At 20ºC and 30ºC the rate of respiration is very low, and doesn’t exceed 0.0625cm3/min. This is because the enzymes didn’t vibrate enough because they didn’t gain much energy for the heat of the water. As the temperature increased, so did the rate of respiration, reaching an average of 0.6250cm3/min at 40ºC. Between 40ºC and 50ºC, the respiration rate increased dramatically, rising from an average of 0.6250cm3/min to 3.2500cm3/min. This is an increase in rate of 2.6250cm3/min. The reason behind this dramatic rise in rate of respiration is because the enzymes and the substrates gained a lot of energy form the heat of the water in the cup. Between 50ºC and 60ºC, there was a drop in the rate of respiration of 0.5000cm3/min. This is because the enzyme and the substrates had too much energy at this temperature, and vibrated too much. This caused the enzyme’s active site to start to denature, and the substrates couldn’t bind as much with the active site.
This data and graph support my prediction, as an optimum temperature has been reached, and there is a clear trend when looking at the graph. It is clear that from looking at the graph that the rate of respiration increases with its temperature. After the optimum temperature is reached, the active site denatures, and the respiration rate of the yeast decreases.
Evaluation
The procedure went well, and all obtained results appear to be accurate, reliable, and support my prediction. This experiment worked well and my aim of discovering how varying the temperature, of a solution of yeast and sucrose, would affect the amount of carbon dioxide produced during a set time period. I believe this experiment to be worthwhile because I now have evidence to support my prediction, and also the background information I gave earlier.
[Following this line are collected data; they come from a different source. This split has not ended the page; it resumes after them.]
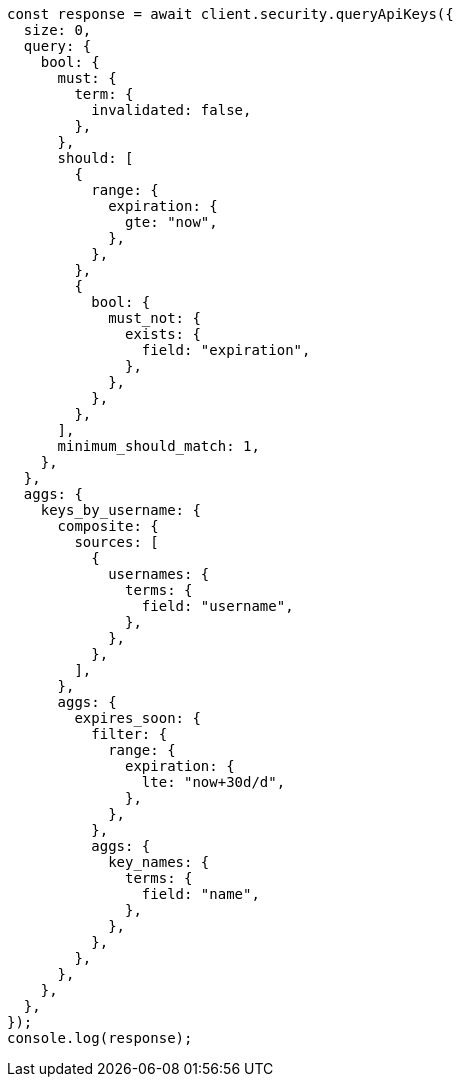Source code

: // This file is autogenerated, DO NOT EDIT
// Use `node scripts/generate-docs-examples.js` to generate the docs examples

[source, js]
----
const response = await client.security.queryApiKeys({
  size: 0,
  query: {
    bool: {
      must: {
        term: {
          invalidated: false,
        },
      },
      should: [
        {
          range: {
            expiration: {
              gte: "now",
            },
          },
        },
        {
          bool: {
            must_not: {
              exists: {
                field: "expiration",
              },
            },
          },
        },
      ],
      minimum_should_match: 1,
    },
  },
  aggs: {
    keys_by_username: {
      composite: {
        sources: [
          {
            usernames: {
              terms: {
                field: "username",
              },
            },
          },
        ],
      },
      aggs: {
        expires_soon: {
          filter: {
            range: {
              expiration: {
                lte: "now+30d/d",
              },
            },
          },
          aggs: {
            key_names: {
              terms: {
                field: "name",
              },
            },
          },
        },
      },
    },
  },
});
console.log(response);
----
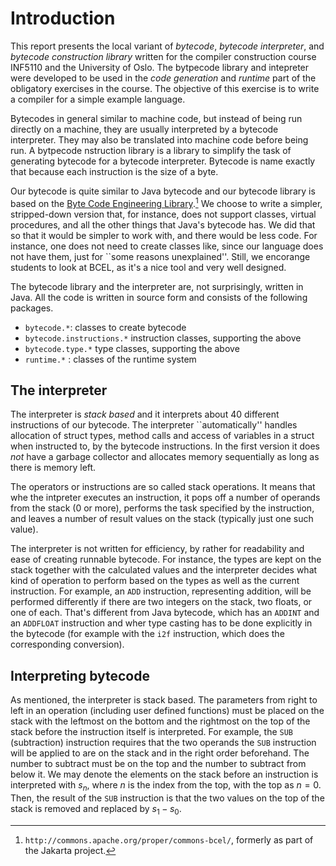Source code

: * Introduction

This report presents the local variant of /bytecode/, /bytecode
interpreter/, and /bytecode construction library/ written for the compiler
construction course INF5110 and the University of Oslo. The bytpecode
library and intepreter were developed to be used in the /code generation/
and /runtime/ part of the obligatory exercises in the course. The objective
of this exercise is to write a compiler for a simple example language.


Bytecodes in general similar to machine code, but instead of being run
directly on a machine, they are usually interpreted by a bytecode
interpreter. They may also be translated into machine code before being
run. A bytpecode nstruction library is a library to simplify the task of
generating bytecode for a bytecode interpreter. Bytecode is name exactly
that because each instruction is the size of a byte.

Our bytecode is quite similar to Java bytecode and our bytecode library is
based on the [[http://commons.apache.org/proper/commons-bcel/][Byte Code Engineering Library]].[fn:bcel] We choose to write a
simpler, stripped-down version that, for instance, does not support
classes, virtual procedures, and all the other things that Java's bytecode
has. We did that so that it would be simpler to work with, and there would
be less code. For instance, one does not need to create classes like, since
our language does not have them, just for ``some reasons
unexplained''. Still, we encorange students to look at BCEL, as it's a nice
tool and very well designed.




The bytecode library and the interpreter are, not surprisingly, written in
Java. All the code is written in source form and consists of the following
packages.

- ~bytecode.*~:    classes to create bytecode
- ~bytecode.instructions.*~  instruction classes, supporting the above
- ~bytecode.type.*~  type classes, supporting the above
- ~runtime.*~ : classes of the runtime system

** The interpreter

The interpreter is /stack based/ and it interprets about 40 different
instructions of our bytecode.  The interpreter ``automatically'' handles
allocation of struct types, method calls and access of variables in a
struct when instructed to, by the bytecode instructions. In the first
version it does /not/ have a garbage collector and allocates memory
sequentially as long as there is memory left.

The operators or instructions are so called stack operations. It means that
whe the intpreter executes an instruction, it pops off a number of operands
from the stack (0 or more), performs the task specified by the instruction,
and leaves a number of result values on the stack (typically just one such
value).

The interpreter is not written for efficiency, by rather for readability
and ease of creating runnable bytecode. For instance, the types are kept on
the stack together with the calculated values and the interpreter decides
what kind of operation to perform based on the types as well as the current
instruction. For example, an ~ADD~ instruction, representing addition, will
be performed differently if there are two integers on the stack, two
floats, or one of each. That's different from Java bytecode, which has an
~ADDINT~ and an ~ADDFLOAT~ instruction and wher type casting has to be done
explicitly in the bytecode (for example with the ~i2f~ instruction, which
does the corresponding conversion).

** Interpreting bytecode


As mentioned, the interpreter is stack based. The parameters from right to
left in an operation (including user defined functions) must be placed on
the stack with the leftmost on the bottom and the rightmost on the top of
the stack before the instruction itself is interpreted. For example, the
~SUB~ (subtraction) instruction requires that the two operands the ~SUB~
instruction will be applied to are on the stack and in the right order
beforehand. The number to subtract must be on the top and the number to
subtract from below it. We may denote the elements on the stack before an
instruction is interpreted with $s_n$, where $n$ is the index from the top,
with the top as $n = 0$. Then, the result of the ~SUB~ instruction is that
the two values on the top of the stack is removed and replaced by $s_1 -
s_0$.



[fn:bcel] ~http://commons.apache.org/proper/commons-bcel/~, formerly as
part of the Jakarta project.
The quality of my evidence is, overall, accurate and also reliable. This is because they follow scientific theory like the ‘lock and key hypothesis’ and the Collision Theory. It followed my prediction that was based on scientific theory. The results follow the expected pattern, which has reaches optimum temperature and then, when it starts to denature, the respiration rate falls. There was one set of anomalous results obtained in this experiment. This was when the temperature was at 30ºC. I believe these results to be anomalous as the do not follow scientific theory. At this temperature, the rate of respiration does not increase from the first set of results, which were at 20ºC. According to the lock and key hypothesis, a rise in temperature should increase the rate of respiration. This is not the case with this set of results. The rest of the results do, however, follow theory.
On the next page there is a table commenting on how the experiment could be improved in order to gain more accurate results, and minimise the risk of anomalies.
The data I’ve collected is sufficient to draw the conclusion that my prediction was correct.